*QUESTIONS*.
A - Write out the part of the Jeremy Clarkson essay from "So I had the" up to and including "to anyone else.".
B - In the Jeremy Clarkson essay, what did the writer's father hand him in his workshop?
[[ PASSAGE PROVIDED, beginning ]]
Jeremy Clarkson: The Man Who Taught Me to Tell It

jeremy clarkson

A mechanic learns to love cars with his hands. Mine were black with grease before I could spell properly. My father put them there. He didn’t sit me down and explain torque curves or combustion cycles. He just handed me a wrench in his workshop and let the love seep in through my skin. That kind of thing doesn’t come from words. It’s caught, not taught.

So I had the fire. I’d had it my whole life. What I didn’t have, for a long time, was any idea that the fire was worth anything to anyone but me.

Then a very tall, badly dressed Englishman on a car show changed that. And this week, watching him say the word “cancer” on screen, I decided I wasn’t going to wait to tell you what he means to me.

Fire versus voice

Here’s the thing nobody tells you about loving cars: feeling it and communicating it are two completely different skills.

My father gave me the first one. He put the engine in my blood. I knew the smell of hot oil, the sound of a naturally aspirated engine climbing toward the red line, the bite of a spanner that’s seated properly on a nut. All of that lived in my hands. It was real and it was mine and it went absolutely nowhere, because I had no idea how to give it to anyone else.

Jeremy Clarkson gave me the second skill. He didn’t put the fire in me — that was already there. What he did was show me that the fire could be carried out of the workshop and handed to a stranger who’d never held a tool in their life.

That’s a different gift entirely. And it’s the reason he sits in my head as something separate from everyone else who shaped me.
[[ PASSAGE PROVIDED, end ]]
[[ SUPPLIED INFORMATION, beginning ]]
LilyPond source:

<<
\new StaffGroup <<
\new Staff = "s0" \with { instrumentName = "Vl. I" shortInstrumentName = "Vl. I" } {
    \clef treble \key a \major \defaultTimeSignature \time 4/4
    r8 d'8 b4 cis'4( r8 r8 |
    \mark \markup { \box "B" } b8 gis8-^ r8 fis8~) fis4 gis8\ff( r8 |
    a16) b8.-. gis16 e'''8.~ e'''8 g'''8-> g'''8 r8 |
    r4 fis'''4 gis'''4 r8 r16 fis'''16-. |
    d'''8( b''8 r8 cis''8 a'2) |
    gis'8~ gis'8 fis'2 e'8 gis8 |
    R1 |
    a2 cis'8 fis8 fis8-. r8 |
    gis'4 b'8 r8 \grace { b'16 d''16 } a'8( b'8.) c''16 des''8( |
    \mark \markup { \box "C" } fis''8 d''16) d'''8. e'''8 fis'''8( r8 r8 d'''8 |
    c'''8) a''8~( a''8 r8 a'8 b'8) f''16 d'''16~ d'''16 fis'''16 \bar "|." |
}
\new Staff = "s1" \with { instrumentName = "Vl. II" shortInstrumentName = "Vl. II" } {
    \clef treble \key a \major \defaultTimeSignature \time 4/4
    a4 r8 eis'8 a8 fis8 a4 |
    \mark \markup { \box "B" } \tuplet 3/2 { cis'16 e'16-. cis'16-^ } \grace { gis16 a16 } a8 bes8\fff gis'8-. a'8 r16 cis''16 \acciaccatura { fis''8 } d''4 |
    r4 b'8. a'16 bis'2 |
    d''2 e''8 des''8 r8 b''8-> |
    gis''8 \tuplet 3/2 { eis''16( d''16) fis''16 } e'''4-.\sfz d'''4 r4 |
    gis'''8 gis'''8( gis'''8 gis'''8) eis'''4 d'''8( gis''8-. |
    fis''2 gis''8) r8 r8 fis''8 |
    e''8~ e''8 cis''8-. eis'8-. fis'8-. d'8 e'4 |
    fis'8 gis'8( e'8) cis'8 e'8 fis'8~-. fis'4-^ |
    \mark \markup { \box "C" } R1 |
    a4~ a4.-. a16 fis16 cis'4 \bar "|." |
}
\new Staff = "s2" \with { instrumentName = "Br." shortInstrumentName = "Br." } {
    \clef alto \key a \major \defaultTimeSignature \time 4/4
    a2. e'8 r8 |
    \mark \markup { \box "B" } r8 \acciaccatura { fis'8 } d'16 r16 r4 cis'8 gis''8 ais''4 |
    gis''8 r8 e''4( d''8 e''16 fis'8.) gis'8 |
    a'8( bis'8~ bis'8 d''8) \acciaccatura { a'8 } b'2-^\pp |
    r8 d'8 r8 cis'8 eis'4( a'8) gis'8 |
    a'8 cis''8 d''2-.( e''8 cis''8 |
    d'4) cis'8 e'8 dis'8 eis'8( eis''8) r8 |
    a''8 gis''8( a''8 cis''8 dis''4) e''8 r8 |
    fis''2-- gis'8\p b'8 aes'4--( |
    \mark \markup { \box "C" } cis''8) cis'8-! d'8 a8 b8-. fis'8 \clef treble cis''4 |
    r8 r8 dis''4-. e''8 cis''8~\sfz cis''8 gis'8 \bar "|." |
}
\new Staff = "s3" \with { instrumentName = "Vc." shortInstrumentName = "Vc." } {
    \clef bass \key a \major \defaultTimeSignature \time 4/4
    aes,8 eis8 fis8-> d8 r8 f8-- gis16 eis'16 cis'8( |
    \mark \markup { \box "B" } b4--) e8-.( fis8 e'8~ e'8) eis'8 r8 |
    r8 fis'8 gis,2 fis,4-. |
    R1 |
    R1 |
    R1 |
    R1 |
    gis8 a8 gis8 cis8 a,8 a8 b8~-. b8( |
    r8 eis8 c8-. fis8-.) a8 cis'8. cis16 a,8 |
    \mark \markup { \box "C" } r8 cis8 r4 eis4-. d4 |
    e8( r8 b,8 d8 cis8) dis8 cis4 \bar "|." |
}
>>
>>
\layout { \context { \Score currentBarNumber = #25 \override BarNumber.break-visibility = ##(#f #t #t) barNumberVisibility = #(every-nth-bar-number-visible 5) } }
[[ SUPPLIED INFORMATION, end ]]
*SOLUTIONS TO THE PROBLEMS*.
A -
So I had the fire. I’d had it my whole life. What I didn’t have, for a long time, was any idea that the fire was worth anything to anyone but me.

Then a very tall, badly dressed Englishman on a car show changed that. And this week, watching him say the word “cancer” on screen, I decided I wasn’t going to wait to tell you what he means to me.

Fire versus voice

Here’s the thing nobody tells you about loving cars: feeling it and communicating it are two completely different skills.

My father gave me the first one. He put the engine in my blood. I knew the smell of hot oil, the sound of a naturally aspirated engine climbing toward the red line, the bite of a spanner that’s seated properly on a nut. All of that lived in my hands. It was real and it was mine and it went absolutely nowhere, because I had no idea how to give it to anyone else.

B - A wrench.